# SOURCE TEXT
╔══

# A genomics-based strategy to precision phenotyping and drug repositioning in cardiometabolic diseases

> **NIH NIH R01** · UNIVERSITY OF PENNSYLVANIA · 2024 · $346,830

## Abstract

Project Summary / Abstract
A total of 18.2 million people in the U.S. currently live with type 2 diabetes and non-alcoholic fatty liver disease
(NAFLD). Susceptibility to cardiometabolic diseases is highly variable, and currently no FDA-approved drugs
exist to treat NAFLD. Recent work suggests that cardiometabolic diseases share several genetic factors, and
our long-term goal is to reveal the complex interplay between genomic and non-genomic risk factors in the
development of disease to improve risk prediction and identify drug targets for repurposing to treat NAFLD.
In our first aim we will apply causal single and multiple causal mediation analysis in the UK Biobank to identify
intermediate or moderating endophenotypes that can serve as potential intervention targets for type 2 diabetes
and NAFLD. We provide a framework for precision phenotyping and quantify how much individual-level genetic
burden for disease can be reduced if one would intervene on intermediary endophenotypes. It may ultimately
enable clinicians to detect early departures from patient-specific baseline risk that, while themselves are still
asymptomatic, are predictive of the subsequent onset of disease symptoms.

╚══

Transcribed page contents
╔══

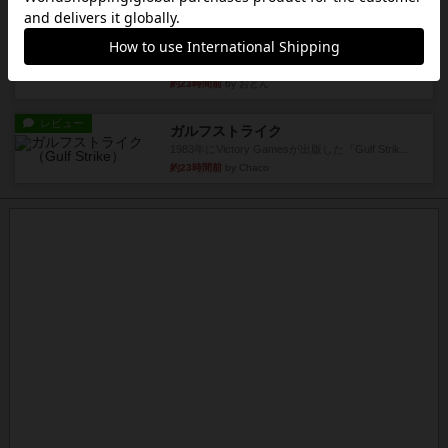
レビュー
画像付き
充実
ホットストリーク
星7軽〜中量級を中心にプレイするゲーマーの感想
です。ボードゲーム会にて...
約23時間前
by おとん
レビュー
ガルフストライク
1983年にVictory Gamesが出版した『Gulf Strik...
約23時間前
by Chaco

╚══

# REQUIRED ACTIONS
1: Reproduce word for word the passage of the cardiometabolic genomics abstract starting at "In our first" and ending at "of disease symptoms.".
2: Write a continuation of the cardiometabolic genomics abstract that picks up after its final sentence.

# ANSWERS TO THE EXERCISES
1:
In our first aim we will apply causal single and multiple causal mediation analysis in the UK Biobank to identify
intermediate or moderating endophenotypes that can serve as potential intervention targets for type 2 diabetes
and NAFLD. We provide a framework for precision phenotyping and quantify how much individual-level genetic
burden for disease can be reduced if one would intervene on intermediary endophenotypes. It may ultimately
enable clinicians to detect early departures from patient-specific baseline risk that, while themselves are still
asymptomatic, are predictive of the subsequent onset of disease symptoms.

2:
Our second aim is to identify and validate drug targets for potential repurposing in NAFLD using genomic and
real-world data. We will identify candidate drug targets using two approaches: 1) instrumental variable analysis
using genetic instruments of the `druggable' genome (e.g., Mendelian Randomization analysis) and 2) a
computational gene expression signature-based approach based on the knowledge of drug activity and
disease pathophysiology. Predictive validity of drug efficacy for candidate drug targets will be assessed using
real-world data of 9.1 million Veterans in the Veterans Health Administration healthcare system, 3.6 million
patients in the Penn Medicine clinical data warehouse, and 3.5 million patients in the Vanderbilt Synthetic
Derivative. Long-term therapeutic efficacy will be evaluated using emulated target trials in NAFLD patients with
cirrhosis, hepatic decompensation, liver transplant, and liver cancer as the primary treatment endpoint during
five years of follow-up. Short-term drug efficacy will be evaluated in healthy patients using self-controlled case
series analysis with change in alanine transferase as the primary outcome. It is anticipated that our genomics-
informed and pharmaco-epidemiological approach to drug repurposing will accelerate drug-discovery efforts
and lead to the use of existing agents to treat NAFLD with shortened drug development times.

## Key facts

- **NIH application ID:** 10792586
- **Project number:** 5R01DK134575-02
- **Recipient organization:** UNIVERSITY OF PENNSYLVANIA
- **Principal Investigator:** Marijana Vujkovic
- **Activity code:** R01 (R01, R21, SBIR, etc.)
- **Funding institute:** NIH
- **Fiscal year:** 2024
- **Award amount:** $346,830
- **Award type:** 5
- **Project period:** 2023-03-01 → 2027-12-31

## Primary source

NIH RePORTER: https://reporter.nih.gov/project-details/10792586

## Citation

> US National Institutes of Health, RePORTER application 10792586, A genomics-based strategy to precision phenotyping and drug repositioning in cardiometabolic diseases (5R01DK134575-02). Retrieved via AI Analytics 2026-06-15 from https://api.ai-analytics.org/grant/nih/10792586. Licensed CC0.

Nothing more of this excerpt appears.